§ TASK ITEM
Retype the text in the data below word for word and line for line, leaving the pictures out of your answer.

=======

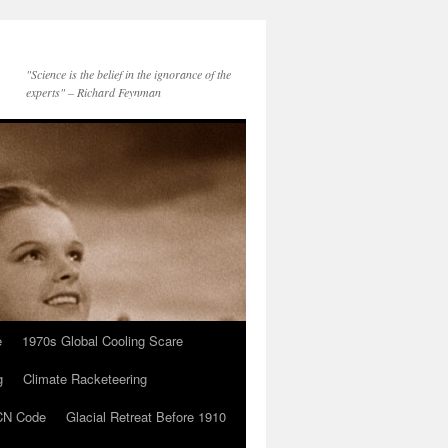
"Science is the belief in the ignorance of the
experts" – Richard Feynman
e
1970s Global Cooling Scare
g
Climate Racketeering
N Code
Glacial Retreat Before 1910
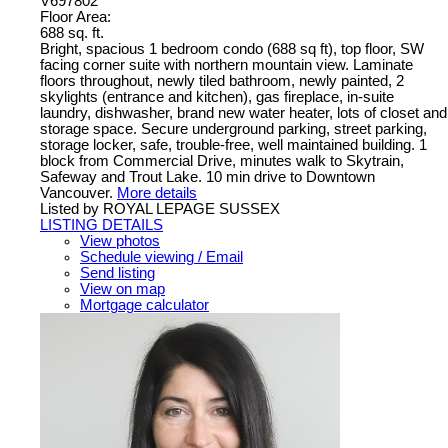
V697802
Floor Area:
688 sq. ft.
Bright, spacious 1 bedroom condo (688 sq ft), top floor, SW
facing corner suite with northern mountain view. Laminate
floors throughout, newly tiled bathroom, newly painted, 2
skylights (entrance and kitchen), gas fireplace, in-suite
laundry, dishwasher, brand new water heater, lots of closet and
storage space. Secure underground parking, street parking,
storage locker, safe, trouble-free, well maintained building. 1
block from Commercial Drive, minutes walk to Skytrain,
Safeway and Trout Lake. 10 min drive to Downtown
Vancouver.
More details
Listed by ROYAL LEPAGE SUSSEX
LISTING DETAILS
View photos
Schedule viewing / Email
Send listing
View on map
Mortgage calculator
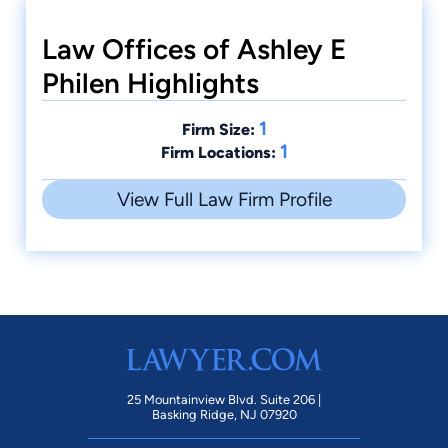
Law Offices of Ashley E
Philen Highlights
1
Firm Size:
1
Firm Locations:
View Full Law Firm Profile
25 Mountainview Blvd. Suite 206 |
Basking Ridge, NJ 07920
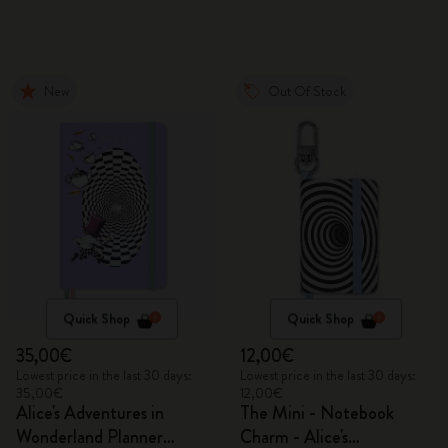
New
Out Of Stock
Quick Shop
Quick Shop
35,00€
12,00€
Lowest price in the last 30 days:
Lowest price in the last 30 days:
35,00€
12,00€
Alice's Adventures in
The Mini - Notebook
Wonderland Planner
Charm - Alice's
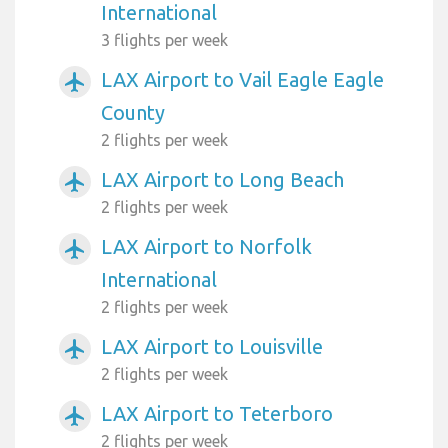
International
3 flights per week
LAX Airport to Vail Eagle Eagle
airplanemode_active
County
2 flights per week
LAX Airport to Long Beach
airplanemode_active
2 flights per week
LAX Airport to Norfolk
airplanemode_active
International
2 flights per week
LAX Airport to Louisville
airplanemode_active
2 flights per week
LAX Airport to Teterboro
airplanemode_active
2 flights per week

=======

§ REPLY
"Science is the belief in the ignorance of the
experts" – Richard Feynman
e
1970s Global Cooling Scare
g
Climate Racketeering
N Code
Glacial Retreat Before 1910
V697802
Floor Area:
688 sq. ft.
Bright, spacious 1 bedroom condo (688 sq ft), top floor, SW
facing corner suite with northern mountain view. Laminate
floors throughout, newly tiled bathroom, newly painted, 2
skylights (entrance and kitchen), gas fireplace, in-suite
laundry, dishwasher, brand new water heater, lots of closet and
storage space. Secure underground parking, street parking,
storage locker, safe, trouble-free, well maintained building. 1
block from Commercial Drive, minutes walk to Skytrain,
Safeway and Trout Lake. 10 min drive to Downtown
Vancouver.
More details
Listed by ROYAL LEPAGE SUSSEX
LISTING DETAILS
View photos
Schedule viewing / Email
Send listing
View on map
Mortgage calculator
Law Offices of Ashley E
Philen Highlights
1
Firm Size:
1
Firm Locations:
View Full Law Firm Profile
25 Mountainview Blvd. Suite 206 |
Basking Ridge, NJ 07920
New
Out Of Stock
Quick Shop
Quick Shop
35,00€
12,00€
Lowest price in the last 30 days:
Lowest price in the last 30 days:
35,00€
12,00€
Alice's Adventures in
The Mini - Notebook
Wonderland Planner
Charm - Alice's
International
3 flights per week
LAX Airport to Vail Eagle Eagle
airplanemode_active
County
2 flights per week
LAX Airport to Long Beach
airplanemode_active
2 flights per week
LAX Airport to Norfolk
airplanemode_active
International
2 flights per week
LAX Airport to Louisville
airplanemode_active
2 flights per week
LAX Airport to Teterboro
airplanemode_active
2 flights per week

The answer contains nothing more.